On November 14, Georgetown University President John J. DeGioia announced the university will rename two buildings on campus named for two 19th century Georgetown University presidents: Thomas F. Mulledy, who in 1838 arranged the sale of 272 slaves from Jesuit owned Maryland plantations and used the profit to pay Georgetown’s construction debts, and William McSherry, who also sold other Jesuit owned slaves and was Mulledy’s adviser. The sale ignored the objections of some Jesuit leaders who believed using the money to pay off debt was immoral and their demands that families be kept together.
Georgetown’s action followed a student sit in outside President DeGioia’s office but it was part of a longer ongoing process examining the university’s historical connections to slavery. The renaming was one step recommended by the Working Group on Slavery, Memory and Reconciliation established by the President this school year. Recently student protesters at Yale University repeated calls to rename its Calhoun College honoring slave owning Vice President and South Carolina Senator John C. Calhoun, already a subject of campus wide discussion. For years the college featured a stained glass window depicting Calhoun with a chained Black slave kneeling in front of him. After complaints the slave’s image was removed but Calhoun’s remains as does his shameful legacy that haunts our nation still. Georgetown and Yale are among the growing number of colleges and universities struggling to come to terms with their historical connections to slave owners, slave labor, and slave profits and the scars they leave on campuses and our nation today. What values do we want to hold up for our young as worthy of honor and emulation?
Brown University in Providence, Rhode Island was the first Ivy League university to move forward with a large scale investigation of its history under the leadership of former president Ruth Simmons. In 2003 she appointed a Committee on Slavery and Justice to learn more about Brown’s past ties to slavery and wealthy benefactors involved in the trans-Atlantic slave trade. The Brown family included slave owners and slave traders as well as at least two members who became active abolitionists. The committee learned 30 members of Brown’s governing board owned or captained slave ships and slave labor was used for some of the school’s construction.
Brown is far from alone. In his groundbreaking 2013 book Ebony & Ivy: Race, Slavery, and the Troubled History of America’s Universities, Massachusetts Institute of Technology (MIT) scholar Craig In short, “s prologue he says: ’Steven Wilder documented many of these connections. In the booknt or passive beneficiaries of conquest and colonial slavery . . . The American colleges were not innocein fact, it stood beside church and state as the third —academy never stood apart from American slaverypillar of a civilization built on bondage.”
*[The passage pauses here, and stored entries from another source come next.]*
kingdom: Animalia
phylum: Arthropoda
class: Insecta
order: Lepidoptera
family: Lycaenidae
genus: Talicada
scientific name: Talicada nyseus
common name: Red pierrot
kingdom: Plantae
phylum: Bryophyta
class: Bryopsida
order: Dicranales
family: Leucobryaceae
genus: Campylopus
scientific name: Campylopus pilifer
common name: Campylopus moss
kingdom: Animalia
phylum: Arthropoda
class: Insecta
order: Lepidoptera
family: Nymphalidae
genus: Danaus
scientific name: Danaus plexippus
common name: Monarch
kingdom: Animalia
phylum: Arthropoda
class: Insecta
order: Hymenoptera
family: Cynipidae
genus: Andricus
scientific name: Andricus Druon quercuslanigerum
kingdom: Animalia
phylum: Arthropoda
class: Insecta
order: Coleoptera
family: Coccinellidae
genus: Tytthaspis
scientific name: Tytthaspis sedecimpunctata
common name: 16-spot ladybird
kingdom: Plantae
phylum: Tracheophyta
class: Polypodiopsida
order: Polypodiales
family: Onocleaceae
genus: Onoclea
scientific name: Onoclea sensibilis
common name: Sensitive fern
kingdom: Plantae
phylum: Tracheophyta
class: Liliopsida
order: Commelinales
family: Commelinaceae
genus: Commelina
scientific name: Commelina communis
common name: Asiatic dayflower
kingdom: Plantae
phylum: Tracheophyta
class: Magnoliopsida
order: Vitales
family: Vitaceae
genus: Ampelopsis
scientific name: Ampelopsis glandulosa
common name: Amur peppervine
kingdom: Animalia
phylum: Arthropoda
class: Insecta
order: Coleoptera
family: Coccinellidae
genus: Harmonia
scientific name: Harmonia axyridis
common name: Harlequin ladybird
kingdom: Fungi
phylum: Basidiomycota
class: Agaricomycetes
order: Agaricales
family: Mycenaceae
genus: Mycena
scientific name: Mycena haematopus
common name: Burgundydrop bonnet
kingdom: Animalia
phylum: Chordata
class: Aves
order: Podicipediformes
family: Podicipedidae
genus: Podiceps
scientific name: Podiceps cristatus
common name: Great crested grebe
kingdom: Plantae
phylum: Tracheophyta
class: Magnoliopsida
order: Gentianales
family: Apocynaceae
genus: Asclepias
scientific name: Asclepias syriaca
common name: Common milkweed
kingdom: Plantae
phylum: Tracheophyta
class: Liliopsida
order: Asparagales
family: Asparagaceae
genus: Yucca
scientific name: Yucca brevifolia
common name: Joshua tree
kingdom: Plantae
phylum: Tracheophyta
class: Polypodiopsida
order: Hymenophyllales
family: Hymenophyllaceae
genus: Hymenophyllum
The nation’s oldest colleges depended on direct and indirect wealth from slavery and the slave trade.
Slaves helped build many university buildings including some at Thomas Jefferson’s University of Virginia. Students sometimes brought slaves to college to serve them, as George Washington’s stepson did when he attended King’s College in New York City, now Columbia University. Many university founders and early presidents owned personal slaves including Dartmouth, Harvard, the College of New Jersey (now Princeton University) and more, and some colleges owned slaves. William and Mary, one of the slave owning colleges, produced one of the most awful stories Wilder shares—that of founding trustee Reverend Samuel Gray, who “murdered an enslaved child for running away”: “Rev. Gray struck the boy on the head, drawing blood, and then put a hot iron to the child’s flesh. The minister had the boy tied to a tree, and then ordered another slave to whip him. The boy later died. Gray argued that ‘such accidents’ were inevitable, a position that seems to have succeeded, as a court declined to convict him.”
Slave corpses were used in a number of the colleges’ medical and scientific experiments. In one of Wilder’s examples, Dartmouth College founder Eleazar Wheelock’s personal doctor arranged for a slave’s skeleton to be wired up for study and his skin tanned at the college shop and made into a cover for his instrument case. Ongoing university “research” throughout the nineteenth century bolstered many of the race-based claims used to support slavery.
Across our country this ugly and profoundly morally defective past is finally being brought into the light. Brown University’s Committee on Slavery and Justice said: “We cannot change the past. But an institution can hold itself accountable for the past, accepting its burdens and responsibilities along with its benefits and privileges.” More universities and institutions must follow Brown’s example and engage in a thoughtful process of truth telling of their own and America’s history in order to lift the indefensible blot of slavery on America’s dream which plagues us still. College students, faculty, and administrators seeking an honest historical accounting on their campuses are to be applauded. Only the truth will make us free and move us forward together.